Still, about an hour later, Parry returned a call to St. Pierre. That's when his coach explained to him he had won: individually, that is, the Rudy Scholz Award, given to the top men's collegiate rugby player in the United States by the Washington Athletic Club of Seattle.

"Honestly, I was just super grateful; it's the realization of a lot of hard work and a lot of effort," Parry said. "I was able to soak it in, and Steve told me that they'd announce it Tuesday or Wednesday. I got a lot of messages from coaches, friends and family (after the announcement). But I'm just super grateful."

The marketing major from St. George isn't the most imposing rugby player to line up in a scrum. But in his backfield role, he was often in charge of an offense that scored 40 or more points four times during a 5-4 spring season in 2024, including a 48-15 win over UCLA and 40-24 upset victory at Central Washington in the national tournament.

Parry was quick to credit his teammates for the Cougars' offensive execution and success. But the scrum half's role is vital, too, as any devout rugby follower will tell you.

"My job last season was to be one of those fast guys who could score, but also setting up other people to score. I was kind of the point guard," he said.

Winning the Scholz Award is promising, especially from a group of finalists that included Dom Besag of Saint Mary's, Evan Roode of Arkansas State and Eden van Heerden of Lindenwood.

The award given to the top male collegiate rugby player in the United States is named after Rudolph "Rudy" Scholz, who played from Santa Clara and helped lead the U.S. men's rugby team to Olympic gold in 1920 and 1924.

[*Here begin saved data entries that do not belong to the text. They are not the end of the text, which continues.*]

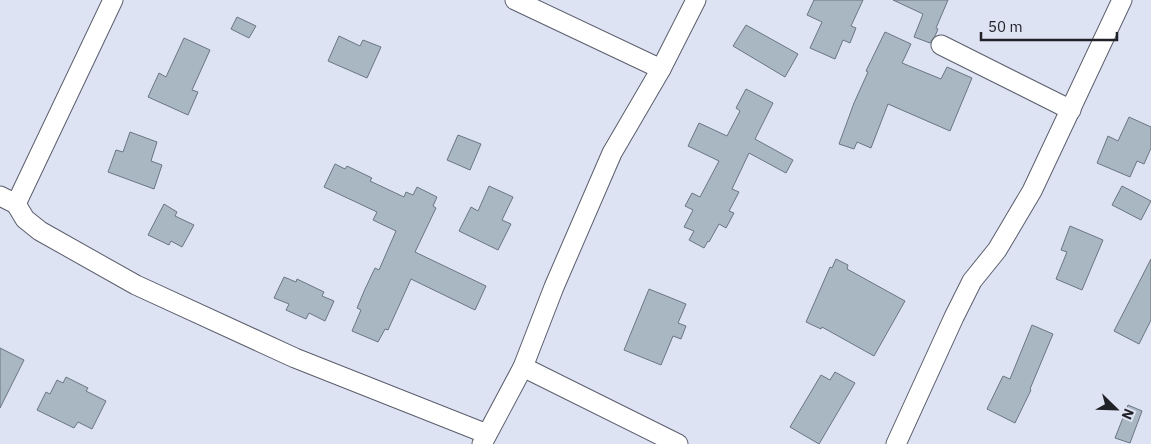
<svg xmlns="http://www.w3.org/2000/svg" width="1151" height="444" viewBox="0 0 1151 444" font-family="'IBM Plex Sans',sans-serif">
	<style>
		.building { fill: #a9b7c3; stroke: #6a7681 }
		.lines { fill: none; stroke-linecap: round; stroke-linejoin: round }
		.street-casing { stroke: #5a5e6c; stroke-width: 21 }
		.street { stroke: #fff; stroke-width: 19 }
	</style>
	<rect width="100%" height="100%" fill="#dee3f4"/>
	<g class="building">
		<path d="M814,0h49l-12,26 5,2 -6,15 -7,-3 -8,19 -25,-11 12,-26 -15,-7z"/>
		<path d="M893,0h55l-12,28 2,1 -3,7 -5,7 -16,-6 9,-23z"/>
		<path d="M237,17l19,9 -7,12 -18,-9z"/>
		<path d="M746,25l52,29 -13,23 -52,-31z"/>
		<path d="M885,32l26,12 -9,19 39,16 6,-12 25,11 -22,53 -62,-27 -17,44 -14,-6 -3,7 -15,-5 15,-41 14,-31 -2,-1z"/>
		<path d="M339,36l21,10 3,-6 18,7 -14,31 -39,-17z"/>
		<path d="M184,38l26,12 -18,40 6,2 -10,23 -40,-18 11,-24 7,4z"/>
		<path d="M746,89l27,14 -18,36 38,21 -7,13 -37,-20 -17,36 7,3 -10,19 5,2 -8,15 -7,-4 -10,18 -1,-1 -4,7 -15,-8 5,-9 -10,-4 9,-17 -8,-4 7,-13 8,4 19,-36 -31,-15 11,-23 28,13 13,-25 -4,-3z"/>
		<path d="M1129,117l22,10v21l-7,16 -7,-3 -7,16 -33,-14 11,-27 10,5z"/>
		<path d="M130,132l27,10 -6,19 11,4 -8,24 -46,-17 8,-22 7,2z"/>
		<path d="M458,135l23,9 -11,26 -23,-10z"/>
		<path d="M335,164l10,5 2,-3 25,12 -2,3 34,16 2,-5 7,3 4,-8 20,10 -4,9 3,2 -21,44 71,34 -11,24 -64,-31 -23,51 -3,-1 -7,13 -26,-11 9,-21 -4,-2 8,-19 10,-21 4,2 17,-39 -23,-11 4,-8 -53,-25z"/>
		<path d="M489,186l24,11 -11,23 9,4 -13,26 -39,-19 12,-24 7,4z"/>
		<path d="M1122,186l29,15 -10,19 -29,-15z"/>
		<path d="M164,204l13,8 -2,4 19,9 -12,22 -11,-6 -2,4 -21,-10z"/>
		<path d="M1070,226l33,14 -21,50 -26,-11 11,-27 -6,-2z"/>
		<path d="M836,259l12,6 -1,4 58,32 -31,55 -52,-29 -1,2 -15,-7 24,-55 2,1z"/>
		<path d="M1151,259v61l-12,24 -25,-13z"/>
		<path d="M284,277l12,5 1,-3 27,13 -2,4 12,5 -9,20 -16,-8 -3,6 -20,-9 3,-6 -15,-6z"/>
		<path d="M649,289l37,15 -8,19 8,3 -5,13 -8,-3 -12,29 -37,-15z"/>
		<path d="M1032,325l21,9 -23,55 1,1 -16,33 -28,-14 16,-33 7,3z"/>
		<path d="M0,348l24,12 -24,48z"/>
		<path d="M835,372l20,11 -36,61 -29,-17 31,-52 9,5z"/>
		<path d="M66,377l22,11 -2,3 20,10 -14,28 -14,-7 -4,6 -37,-18 9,-18 4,2 7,-14 6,3z"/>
		<path d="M1128,405l14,6 -12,32 -15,-5z"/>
	</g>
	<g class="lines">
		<defs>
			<g id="street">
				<path d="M515,0l146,69"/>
				<path d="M941,45l130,65"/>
				<path d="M0,196l16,8 97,-204"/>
				<path d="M16,204l9,15 15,12 96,54 159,73 192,76"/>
				<path d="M523,367l155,77"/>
				<path d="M482,444l41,-77 31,-80 58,-134 49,-84 35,-69"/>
				<path d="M896,444l58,-127 18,-36 25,-31 35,-59 90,-191"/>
			</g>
		</defs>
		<use href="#street" class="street-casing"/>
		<use href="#street" class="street"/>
	</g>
	<g transform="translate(1116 409) rotate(113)" stroke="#dee3f4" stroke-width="4" paint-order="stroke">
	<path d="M0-4L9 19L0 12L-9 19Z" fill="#202228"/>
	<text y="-8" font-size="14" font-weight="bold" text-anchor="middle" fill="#202228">N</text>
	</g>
	<path d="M981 32v8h136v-8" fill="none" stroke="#202228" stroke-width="2.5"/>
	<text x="988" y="32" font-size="15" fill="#202228" stroke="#dee3f4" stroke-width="4" paint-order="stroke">50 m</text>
</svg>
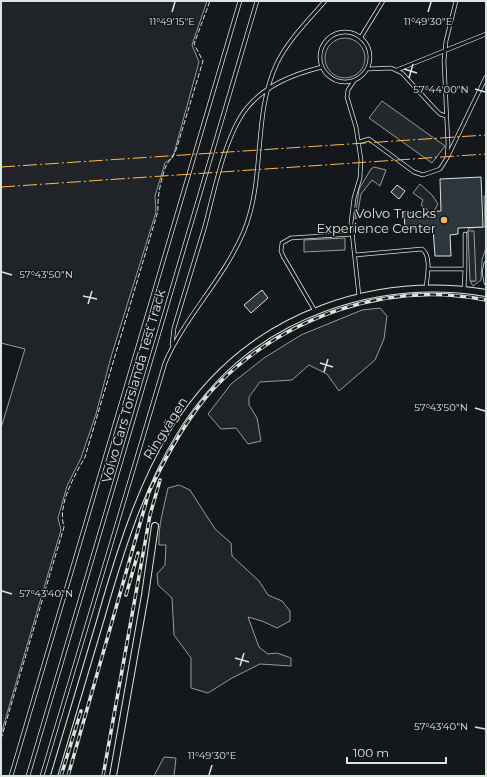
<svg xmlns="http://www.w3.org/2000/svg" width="487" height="777" font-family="Montserrat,sans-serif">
<rect width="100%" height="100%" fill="#14181c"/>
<path fill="#202428" stroke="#939e99" d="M1 1H207L192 45 199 62 173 157 165 163 155 196 156 212 111 357 96 414 81 458 67 486 58 518 61 530 1 734V428L25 349 1 343Z
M325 58a20 20 0 1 1 40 0a20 20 0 1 1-40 0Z
M374 167 386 170 380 186 372 180 361 194 357 218 355 219 359 189 371 169Z
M420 184 432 195 438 204 434 211H429L421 205 423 200 413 193Z
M486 195V248L482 260 481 280 473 286 470 281H475L473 231 467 233 469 228 485 227 484 196Z
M380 308 387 316 384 339 375 360 339 391 327 374 309 365 292 380 260 382 249 397V405L257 418 261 441 248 444 236 428 221 429 208 414 231 384 264 358 301 335 362 310Z
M179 485 190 490 215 529 231 543 232 556 259 581 268 595 282 601 290 611V621L277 628 262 621 248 617 259 647 268 654 277 653 291 658V666L260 664 232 678 208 693 191 688V658L174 635 172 598 158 585 157 574 165 565 166 545H159C158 526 164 507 168 488Z
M164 757 176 758 174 776H154Z"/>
<path fill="#24282b" stroke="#939e99" d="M382 101 445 146 432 163 369 118Z
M468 231H474L476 281H470Z
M345 238V250L304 252V240Z"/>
<path fill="#2c363c" stroke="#d8e6dc" d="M481 177 483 227 458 228V234L450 235 451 256H435L433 228 405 229 404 213 441 211 440 179Z
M397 185 405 191 399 199 391 192Z
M262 290 268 298 251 313 244 305Z"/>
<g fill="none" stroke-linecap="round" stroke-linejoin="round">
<g stroke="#d8e6dc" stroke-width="4.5">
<path id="lane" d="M320 57a25 25 0 1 1 50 0a25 25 0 1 1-50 0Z
M361 37 383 1
M368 69 391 68 402 73 434 108 440 114 446 116
M397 70 486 34
M354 81 348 90 347 97 356 127 361 160 360 178 354 198 351 223 359 296
M359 142 369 139 414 172 423 175 440 169 447 158 448 144 444 61 446 41 456 1
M448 156 486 77
M465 234V269
M355 255 422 249C432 256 427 277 426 288
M486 263 484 272 486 283
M428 269H465L464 290
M315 311 283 256 281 251 282 243 291 238 353 234
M172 345 174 328C184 294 195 260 205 226 214 192 225 136 246 109 265 85 294 74 322 67
M11 776 240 1
M28 776 257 1
M42 776 165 363C185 316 224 279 244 231 266 177 252 116 277 63 289 39 308 21 325 1"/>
</g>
<g stroke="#d8e6dc" stroke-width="8">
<path id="street" d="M54 776C70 723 85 671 101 618 139 485 182 360 324 308 376 289 431 284 486 293
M113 776 145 595 155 526"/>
</g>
<use href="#lane" stroke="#14181c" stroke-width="3"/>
<use href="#street" stroke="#14181c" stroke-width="6"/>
<g stroke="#d8e6dc" stroke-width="3.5">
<path id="rail" d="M126 595 138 553
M61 776 81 711
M68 776 149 492C166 456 186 419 213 389 282 317 387 280 486 300
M103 776 150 515 160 480"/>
</g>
<use href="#rail" stroke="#14181c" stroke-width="2" stroke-dasharray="6" stroke-linecap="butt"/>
<path stroke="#d8e6dc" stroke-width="1" stroke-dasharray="5 2" stroke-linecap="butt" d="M1 739 64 527C57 505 74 477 85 457L158 211C157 197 161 179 166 166 169 160 174 157 177 147L203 61 194 44 210 1"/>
<path stroke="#ffb74d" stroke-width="1" stroke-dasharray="14 3 2 3" stroke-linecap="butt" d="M1 167 486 135
M1 187 486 154"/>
</g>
<path fill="none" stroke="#d8e6dc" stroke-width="1.5" d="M172 12 175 2M428 12 431 2M404 69 417 73M409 78 413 64M475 89 485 92M2 272 12 275M83 296 97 299M88 304 92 291M320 363 333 367M324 372 328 359M475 408 485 411M2 591 12 594M235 658 249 662M240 666 244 653M475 727 485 729M209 775 212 765"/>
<circle fill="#ffb74d" stroke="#14181c" stroke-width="1.5" cx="444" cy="220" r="4"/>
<g text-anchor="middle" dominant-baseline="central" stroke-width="3" stroke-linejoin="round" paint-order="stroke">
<g font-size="13" fill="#d8e6dc" stroke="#14181c" text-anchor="end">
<text x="436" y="213">Volvo Trucks<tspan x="436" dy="15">Experience Center</tspan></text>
</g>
<g font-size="13" fill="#d8e6dc" stroke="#14181c">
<text transform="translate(133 386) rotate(-74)">Volvo Cars Torslanda Test Track</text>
<text transform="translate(165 428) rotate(-58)">Ringvägen</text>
</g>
</g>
<g font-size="10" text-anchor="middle" fill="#d8e6dc" stroke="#14181c" stroke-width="3" stroke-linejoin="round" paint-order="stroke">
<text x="172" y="25">11°49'15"E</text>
<text x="428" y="25">11°49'30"E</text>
<text x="441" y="93">57°44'00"N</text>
<text x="46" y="278">57°43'50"N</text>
<text x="441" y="411">57°43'50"N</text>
<text x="46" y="597">57°43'40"N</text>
<text x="441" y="730">57°43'40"N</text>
<text x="212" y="759">11°49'30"E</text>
</g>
<rect width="487" height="777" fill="none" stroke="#d8e6dc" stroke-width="4"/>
<path d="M347 757v6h99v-6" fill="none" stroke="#d8e6dc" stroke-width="2"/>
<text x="353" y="757" font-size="12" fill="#d8e6dc" stroke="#14181c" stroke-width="3" paint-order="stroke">100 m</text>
</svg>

Scholz also served in both World Wars, volunteering for World War II when he was in his 40s, between a successful career as a lawyer and a rugby career that lasted until his final match at age 83.

But Parry has other goals in mind.

"I think individual awards are great. They help validate yourself and your team," he said. "But at the same time, I came to BYU to win a national championship. We've got one more crack at this.

"Next year, it's not about any individual award at all," he added. "It's all about the team goal, of getting a crack at the semifinals, then the finals, and walking away with the dub."

With that in mind, Parry has opted to come back for a fifth year with the Cougars. He isn't the only one who plans to "run it back," he said, but added that he made the decision to spend one more year at BYU to finish his college degree and help lead the Cougars around Christmas break — despite knowing that interest was out there from several Major League Rugby teams to start his professional career.

"I ride or die with the players I've played with," Parry said. "We've been together for four years, and a lot of them are coming back for a fifth year. I'll ride-or-die with those guys until the end. One more year, we're all in and we're going to see what we can do."